Defendant Bragged of ’89 Slaying, Jurors Told : Crime: Ronald Boscaino and brother Vincent face the death penalty if convicted of killing a North Hills man.
VAN NUYS — Ronald Boscaino bragged to friends about abducting, robbing and killing a North Hills man, saying the crime “doesn’t matter because I’m going to hell anyway,” prosecutors told jurors Wednesday.
Boscaino and his brother, Vincent, face the death penalty if convicted of the 1989 slaying of Sheldon Oppenheim in his apartment.
Deputy Dist. Atty.

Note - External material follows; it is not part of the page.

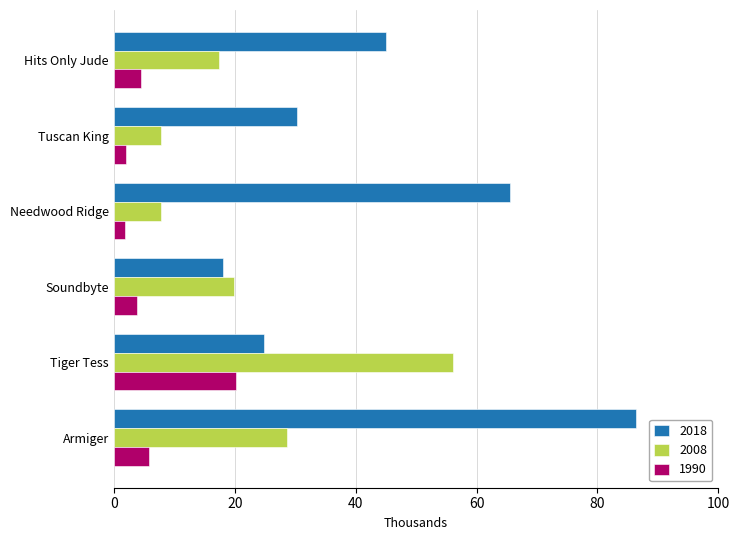

Which series has the widest spread of values?

2018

Susan D. Chasworth accused the brothers of committing “a senseless, rather cold-blooded, execution-style murder” when they tried to strangle Oppenheim, then beat him, and finally pumped one round from a stolen handgun into the back of his head.
In contrast, the Boscainos’ lawyers said the entire case is based solely on the statements of Troy Simons, an accomplice who admitted his role in Oppenheim’s killing but who was allowed to plead guilty to a simple robbery charge and will be released from custody once he testifies.
Suspected of being the man who actually shot Oppenheim, Ronald Boscaino, 32, faces 13 charges, including the kidnaping of two other people during a two-week crime spree in the fall of 1989. His brother Vincent, 27, faces nine felony counts.
Chasworth said the brothers drove from Tennessee to California with two friends at the end of August, 1989, renting a room in a Studio City motel. Oppenheim was abducted during the early morning hours of Sept. 24, 1989, as he left a bar next door, the prosecutor said.
The four forced Oppenheim to withdraw $300 from an automated teller machine, she said, and drove the victim to his residence, where “they tied him up with duct tape and laid him face down on the floor of his living room.”
After ransacking the apartment and loading the loot into Oppenheim’s own car, the Boscainos, Simons and another man known only as “Kevin” then decided they had to kill the only witness to the crime, according to Chasworth.
After trying to strangle Oppenheim, they beat him on the head with his own tennis rackets, she said. An autopsy, according to Chasworth, revealed these blows “would likely have caused his death.”
But to make sure he was dead, Ronald Boscaino placed a .25-caliber handgun to the back of Oppenheim’s head and fired one bullet while “holding a pillow over the gun in order to muffle it,” the prosecutor said.
In addition to Oppenheim’s slaying, the Boscainos are charged with burglarizing a Sherman Oaks home and stealing a gun that was used in Oppenheim’s killing the next day. Both men are also charged with abducting Kenneth Fromberg in Woodland Hills on Oct. 8 and forcing him to drive them to Las Vegas, where they pushed him out of his car along Interstate 15.
Ronald Boscaino is also charged with the Oct. 4 kidnaping of Tory Christopher, who was abducted in the parking lot of the same bar where Oppenheim was kidnaped. Chasworth said Boscaino later put a handgun into Christopher’s mouth and pulled the trigger, but he could not figure out how to release the safety catch on the gun. Christopher was able to escape.
The Boscainos and Simons were arrested about six months after the slaying. Authorities were led to the brothers after “they actually laughed and bragged about what they did,” and two men reported the statements to police, Chasworth said.
“Troy Simons lied to avoid the gas chamber,” said Robert Fefferman, the attorney representing Ronald Boscaino. “That’s why Ronald Boscaino had the finger pointed at him.”
Chasworth called Simons a criminal and a murderer, but she said his statements are corroborated by physical evidence.